Russia, Ukraine feud over ‘dangerous’ attack on Zaporizhzhia nuclear plant

Kyiv accuses Moscow of spreading ‘fake’ information of an attack on Europe’s largest nuclear plant to stir more tension.

The Zaporizhzhia Nuclear Power Plant
The Zaporizhzhia Nuclear Power Plant, considered Europe's largest, is located outside the city of Enerhodar in the Zaporizhia region of Ukraine [File: Alexander Ermochenko/Reuters]

Moscow has accused Ukraine of launching “very dangerous” drone attacks on the Russia-controlled Zaporizhzhia Nuclear Power Plant – allegations that Kyiv described as “fake” information.

In a statement on Monday, Kremlin spokesman Dmitry Peskov described the incident as “a very dangerous provocation”.

“This is a very dangerous practice that has very, very bad negative consequences in the long term. Unfortunately, the Kyiv regime continues its terrorist activity.”

Russia said Ukraine struck the plant three times on Sunday and demanded the West respond, though Kyiv said it had nothing to do with the attacks.

Kyiv said Moscow is trying to spread “fake” information within the Ukrainian territory to stir more tension.

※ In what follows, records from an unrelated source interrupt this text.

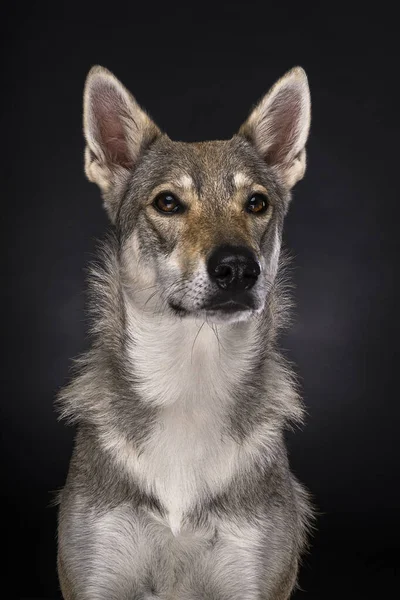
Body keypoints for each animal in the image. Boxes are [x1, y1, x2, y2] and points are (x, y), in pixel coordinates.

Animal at [56, 63, 312, 596]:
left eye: (257, 204)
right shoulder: (96, 579)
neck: (191, 384)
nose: (238, 268)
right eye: (168, 203)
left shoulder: (250, 580)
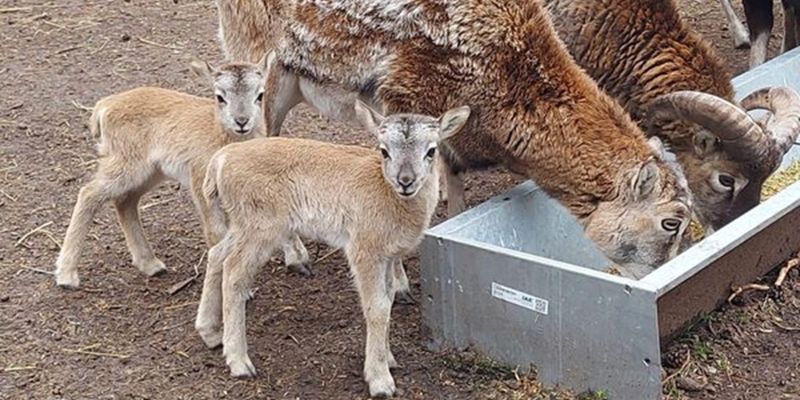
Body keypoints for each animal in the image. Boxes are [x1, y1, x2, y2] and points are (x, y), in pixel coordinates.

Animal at [53, 55, 311, 289]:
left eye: (260, 94)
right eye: (220, 96)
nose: (241, 121)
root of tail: (104, 106)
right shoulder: (200, 184)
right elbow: (216, 233)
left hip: (151, 172)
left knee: (125, 201)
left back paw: (151, 265)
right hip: (125, 164)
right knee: (89, 194)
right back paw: (67, 276)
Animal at [194, 100, 470, 397]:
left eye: (432, 150)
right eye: (384, 150)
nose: (405, 181)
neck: (389, 197)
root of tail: (220, 161)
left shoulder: (386, 255)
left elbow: (388, 301)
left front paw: (389, 359)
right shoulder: (364, 249)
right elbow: (377, 308)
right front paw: (380, 380)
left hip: (243, 225)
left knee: (217, 254)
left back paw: (210, 333)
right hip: (259, 226)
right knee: (234, 274)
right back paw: (239, 361)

The head of Ukraine’s Center for Countering Disinformation, Lieutenant Andriy Kovalenko, said Russia was intensifying a “campaign of provocation and fakes”.

Russia is attacking the station “with drones, pretending that the threat to the plant and nuclear safety is coming from Ukraine”, Kovalenko said.

Since the start of Russia’s 2022 invasion, the facility has been occupied by Russian forces. Control over the nuclear facility has been a source of heated exchange and accusations between Moscow and Kyiv.

Russian authorities had repeatedly accused Kyiv of plotting an act of “sabotage” at Zaporizhzhia.

‘Simulated strikes’

The Zaporizhzhia plant in southern Ukraine is Europe’s largest such facility.

The nuclear plant has six Soviet-designed VVER-1000 V-320 water-cooled and water-moderated reactors containing uranium-235. There is also spent nuclear fuel at the facility.

Reactors one, two, five and six are in cold shutdown while reactor number three is shut down for repair and number four is in a so-called “hot shutdown”, according to the plant’s administration.

Russia’s nuclear agency Rosatom said there was a “series of attacks” on Sunday, with one drone striking the site’s canteen, wounding three staff members, one of them “severely”.

Drones also reportedly hit a cargo port and the roof of one of the site’s six reactors, it said.

The International Atomic Energy Agency (IAEA), which has experts at the plant, said the attacks caused a “physical impact” on one reactor and resulted in one casualty, but nuclear safety was not compromised.

Rosatom called on Western nations and IAEA chief Rafael Grossi to “categorically condemn the attempt to escalate the situation around the biggest nuclear power plant in Europe”.

Kovalenko accused Russia of “manipulating the concerns of the IAEA” and “trying to accuse Ukraine of nuclear terrorism”.

A spokesman for the Ukrainian Ministry of Defence’s main directorate of intelligence, Andriy Yusov, had earlier accused Russia of endangering the power station and carrying out “simulated strikes”, which it then blamed on Kyiv.